Today, after decades of protest and deaths of unarmed African Americans by police officers, that momentous change has come in the name of reforming the policing system with some organizations and policymakers calling for defunding police altogether. The calls have strengthened due not necessarily to an increase in police brutality itself but of the emergence of smartphones that allow citizens to record and instantly share these acts.

Stewart’s responding with the George Floyd Act, which includes measures for police reforms, body cameras, and new laws to address racial profiling “while supporting young protesters speaking for society,” he said. Stewart considers himself a “strong voice against Trump and police violence in the streets” and said that when the killings of two young local Black men, Daniel Hambrick and Jocques Clemmons, by Metro police occurred the department hadn’t responded “swiftly and effectively,” saying the community needs a “partner in the police force.”

He also agreed with former Metro Police Chief Steve Anderson’s resignation, stating he believed Anderson made the best decision in stepping down.

“I don’t come to these issues just today,” he said, referencing his public outcries for an investigation when five Black children were arrested in Murfreesboro at Hobgood Elementary School and when he personally attended the counter-protest when white supremacists came to Shelbyville for the Unite the Right 2.0 rally.

Meanwhile, “Slate of Hate”  bills such as anti-LGBTQIA+ legislation and fetal heartbeat legislation are being proposed nationwide, including Tennessee. Speaker of the House Cameron Sexton, when asked directly about the possibility of such legislation passing at a Tennessee Press Association conference last winter, did not say if he would support it but expressed concerns of protecting religious liberty. “The good news is these bills usually fail,” Stewart said, adding that Slate of Hate bills are used to appeal to the hard-right Republican base and stall progressive legislation.

Like his father and Humphrey on civil rights before him, he’s run into a legislative blockade by his fellows on the other side of the aisle. But this time, the congressional processes that are meant to create consensus and compromise don’t offer much in the way of results—polarization since the election of the nation’s first African American president and the rise of the Tea Party faction have embraced the idea that compromise is equal to loss in the halls of Congress. 

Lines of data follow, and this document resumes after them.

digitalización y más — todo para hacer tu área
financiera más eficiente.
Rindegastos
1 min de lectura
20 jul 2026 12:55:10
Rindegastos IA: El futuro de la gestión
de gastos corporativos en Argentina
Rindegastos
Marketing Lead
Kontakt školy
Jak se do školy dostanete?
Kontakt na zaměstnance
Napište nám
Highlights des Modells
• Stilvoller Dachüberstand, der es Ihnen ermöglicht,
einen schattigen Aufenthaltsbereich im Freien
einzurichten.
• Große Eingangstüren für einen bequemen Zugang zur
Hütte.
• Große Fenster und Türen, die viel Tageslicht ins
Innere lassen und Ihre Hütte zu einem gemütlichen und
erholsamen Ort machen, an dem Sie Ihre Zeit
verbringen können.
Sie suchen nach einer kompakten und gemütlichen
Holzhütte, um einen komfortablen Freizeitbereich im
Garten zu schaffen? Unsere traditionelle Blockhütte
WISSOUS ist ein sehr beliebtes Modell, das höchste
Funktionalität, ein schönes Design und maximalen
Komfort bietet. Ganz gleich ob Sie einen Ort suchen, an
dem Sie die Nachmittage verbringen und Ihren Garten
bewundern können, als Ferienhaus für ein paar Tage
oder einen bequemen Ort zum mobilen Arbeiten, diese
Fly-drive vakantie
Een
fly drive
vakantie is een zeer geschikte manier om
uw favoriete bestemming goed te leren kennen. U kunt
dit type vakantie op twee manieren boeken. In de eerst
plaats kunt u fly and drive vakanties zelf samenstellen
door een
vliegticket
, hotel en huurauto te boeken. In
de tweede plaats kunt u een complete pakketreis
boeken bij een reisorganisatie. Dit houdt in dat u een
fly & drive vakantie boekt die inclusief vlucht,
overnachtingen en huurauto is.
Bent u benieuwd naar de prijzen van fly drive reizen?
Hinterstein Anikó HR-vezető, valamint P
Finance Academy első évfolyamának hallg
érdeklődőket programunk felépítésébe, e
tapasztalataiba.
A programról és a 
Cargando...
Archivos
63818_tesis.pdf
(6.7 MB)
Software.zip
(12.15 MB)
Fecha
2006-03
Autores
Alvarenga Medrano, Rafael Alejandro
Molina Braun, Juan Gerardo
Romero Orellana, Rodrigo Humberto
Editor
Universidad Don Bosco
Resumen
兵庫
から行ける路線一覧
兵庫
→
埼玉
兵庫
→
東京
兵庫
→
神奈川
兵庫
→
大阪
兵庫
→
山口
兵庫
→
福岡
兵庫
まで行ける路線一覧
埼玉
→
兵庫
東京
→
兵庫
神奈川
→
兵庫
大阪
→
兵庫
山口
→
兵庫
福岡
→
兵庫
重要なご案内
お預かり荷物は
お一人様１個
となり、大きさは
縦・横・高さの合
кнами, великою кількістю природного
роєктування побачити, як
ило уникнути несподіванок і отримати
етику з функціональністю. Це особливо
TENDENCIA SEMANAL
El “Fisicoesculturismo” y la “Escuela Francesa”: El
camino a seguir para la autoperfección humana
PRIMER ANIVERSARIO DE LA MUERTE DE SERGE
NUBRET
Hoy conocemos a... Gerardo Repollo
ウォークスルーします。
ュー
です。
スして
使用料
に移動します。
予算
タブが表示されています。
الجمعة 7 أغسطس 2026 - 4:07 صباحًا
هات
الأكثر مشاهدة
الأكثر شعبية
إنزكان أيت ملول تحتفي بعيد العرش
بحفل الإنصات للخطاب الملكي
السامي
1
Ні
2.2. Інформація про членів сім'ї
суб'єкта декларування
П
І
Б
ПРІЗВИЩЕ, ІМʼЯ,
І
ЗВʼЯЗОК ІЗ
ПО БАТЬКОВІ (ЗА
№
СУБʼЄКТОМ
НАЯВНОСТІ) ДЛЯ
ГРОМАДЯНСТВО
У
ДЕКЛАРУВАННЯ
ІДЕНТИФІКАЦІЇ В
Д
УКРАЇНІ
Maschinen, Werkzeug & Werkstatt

He’s been out front pushing back against that agenda, calling it the worst kind of legislation. Like Trump, he said, the Slate of Hate is there to divide the American public. But he warned that though they’re unlikely to pass, the bills are still a threat. 

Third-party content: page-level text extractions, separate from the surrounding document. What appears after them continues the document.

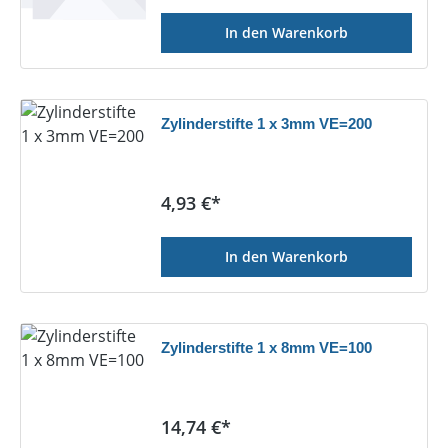
In den Warenkorb
Zylinderstifte 1 x 3mm VE=200
Regulärer Preis:
4,93 €*
In den Warenkorb
Zylinderstifte 1 x 8mm VE=100
Regulärer Preis:
14,74 €*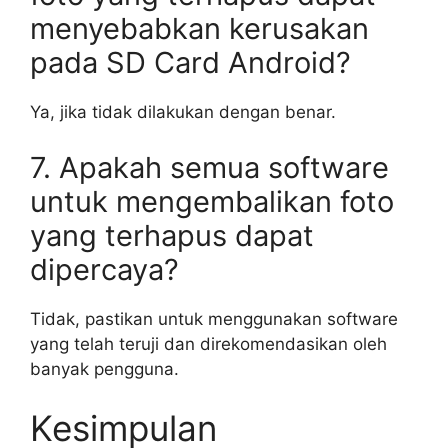
menyebabkan kerusakan
pada SD Card Android?
Ya, jika tidak dilakukan dengan benar.
7. Apakah semua software
untuk mengembalikan foto
yang terhapus dapat
dipercaya?
Tidak, pastikan untuk menggunakan software
yang telah teruji dan direkomendasikan oleh
banyak pengguna.
Kesimpulan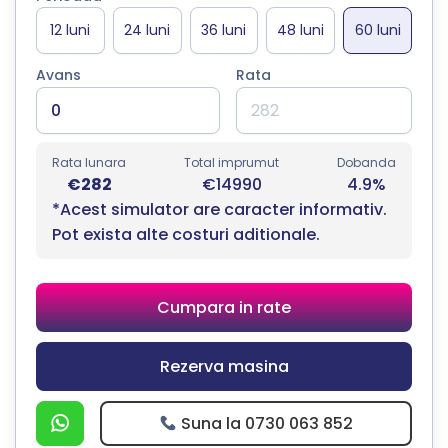
Avans
Rata
Rata lunara
Total imprumut
Dobanda
€282
€14990
4.9%
*Acest simulator are caracter informativ.
Pot exista alte costuri aditionale.
Cumpara in rate
Rezerva masina
Suna la 0730 063 852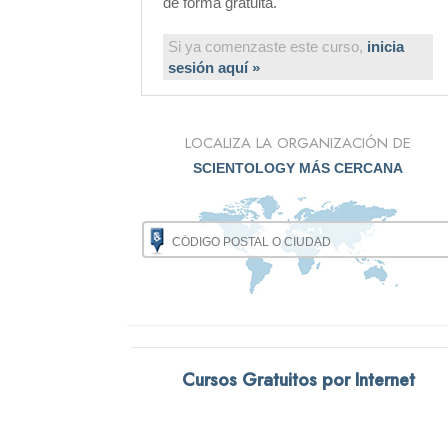
de forma gratuita.
Si ya comenzaste este curso,
inicia
sesión aquí »
LOCALIZA LA ORGANIZACIÓN DE
SCIENTOLOGY MÁS CERCANA
Cursos Gratuitos por Internet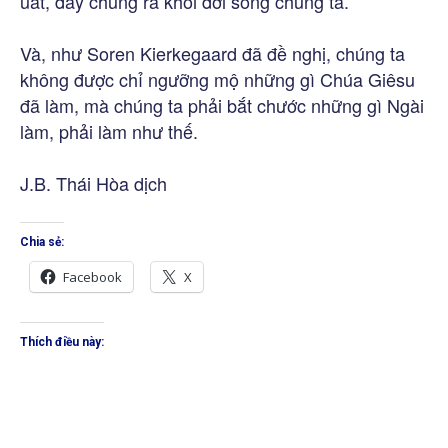
uất, đẩy chúng ra khỏi đời sống chúng ta.
Và, như Soren Kierkegaard đã đề nghị, chúng ta
không được chỉ ngưỡng mộ những gì Chúa Giêsu
đã làm, mà chúng ta phải bắt chước những gì Ngài
làm, phải làm như thế.
J.B. Thái Hòa dịch
Chia sẻ:
Facebook
X
Thích điều này: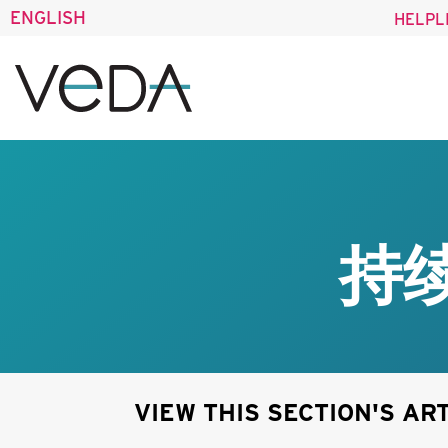
ENGLISH
HELPL
持
VIEW THIS SECTION'S AR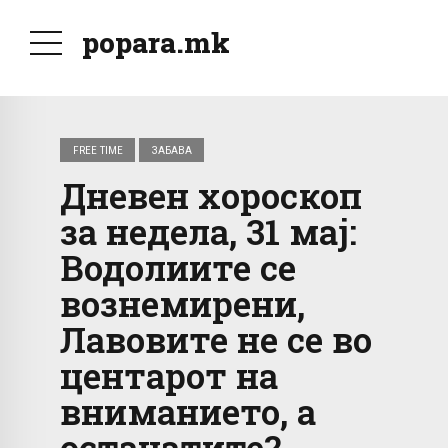
popara.mk
FREE TIME
ЗАБАВА
Дневен хороскоп
за недела, 31 мај:
Водолиите се
вознемирени,
Лавовите не се во
центарот на
вниманието, а
останатите?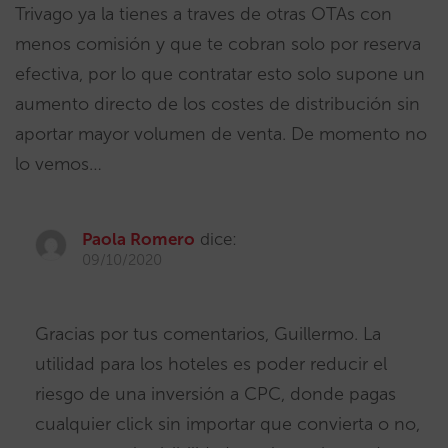
Trivago ya la tienes a traves de otras OTAs con
menos comisión y que te cobran solo por reserva
efectiva, por lo que contratar esto solo supone un
aumento directo de los costes de distribución sin
aportar mayor volumen de venta. De momento no
lo vemos…
Paola Romero
dice:
09/10/2020
Gracias por tus comentarios, Guillermo. La
utilidad para los hoteles es poder reducir el
riesgo de una inversión a CPC, donde pagas
cualquier click sin importar que convierta o no,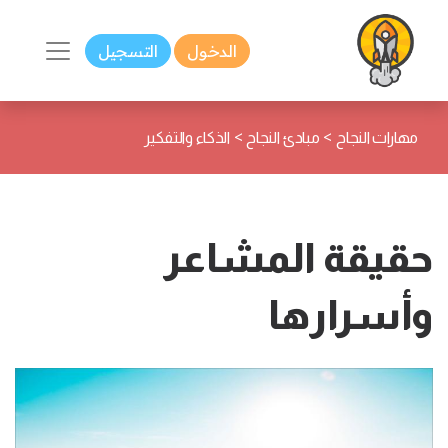
الدخول
التسجيل
>
>
مهارات النجاح
مبادئ النجاح
الذكاء والتفكير
حقيقة المشاعر
وأسرارها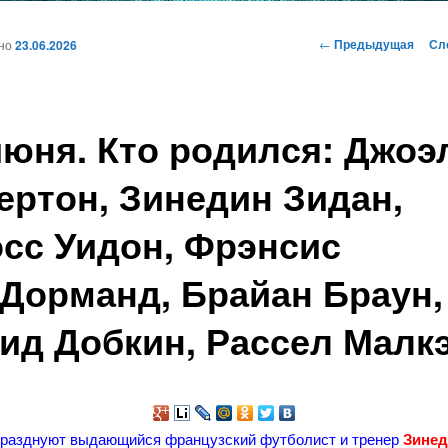
и
Навигация
←
Предыдущая
Сл
ано
23.06.2026
по
записям
ому
июня. Кто родился: Джоэ
жимому
ертон, Зинедин Зидан,
сс Уидон, Фрэнсис
Дорманд, Брайан Браун,
ид Добкин, Рассел Малк
празднуют выдающийся французский футболист и тренер
Зине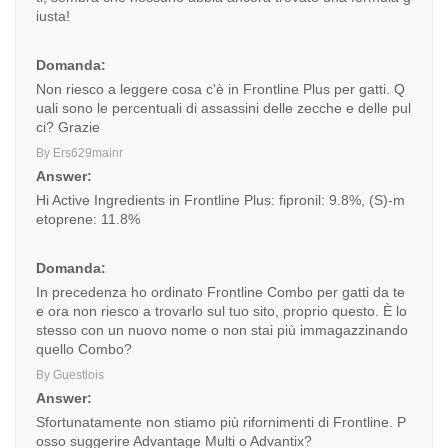
iusta!
Domanda:
Non riesco a leggere cosa c'è in Frontline Plus per gatti. Q
uali sono le percentuali di assassini delle zecche e delle pul
ci? Grazie
By Ers629mainr
Answer:
Hi Active Ingredients in Frontline Plus: fipronil: 9.8%, (S)-m
etoprene: 11.8%
Domanda:
In precedenza ho ordinato Frontline Combo per gatti da te
e ora non riesco a trovarlo sul tuo sito, proprio questo. È lo
stesso con un nuovo nome o non stai più immagazzinando
quello Combo?
By Guestlois
Answer:
Sfortunatamente non stiamo più rifornimenti di Frontline. P
osso suggerire Advantage Multi o Advantix?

Among all this, there’s also the continuing threat of the novel coronavirus pandemic. Stewart’s district is home to a diverse constituency that includes minority and immigrant essential workers and has been one of the hardest-hit communities in the state.

The handling of the COVID-19 outbreak was done under bad leadership, remarked Stewart. America is currently one of the hardest-hit developed countries, and the state—much like the rest of the nation– is in a crisis. He said that though Gov. Bill Lee has done some good things during his tenure he’s done “a very poor job” responding to the state’s outbreak that has claimed the lives of over 1,000 Tennesseans and left millions relying on unemployment. “The increase in cases shows we have to do more,” he said, adding the state should use federal funds to combat the virus more effectively.

Gov. Lee recently declared the state of emergency to continue through Aug. 29.

For his part, Stewart has been trying to make headway in increasing contact tracing efforts. The state needs 2,000 contact tracers but only has 750, he said, and medical professionals that have been furloughed could help close the gap. His office has sent three requests for an increase in tracing but has yet to receive a response from the state’s Department of Health. However, contact tracing may become irrelevant if community spread of the infection continues to expand.

Relatedly, Stewart also stated that the GOP was “engaging in dishonest behavior” regarding Medicaid expansion in the state, saying it was too costly—even though the federal government, not the state, would be responsible for the funds.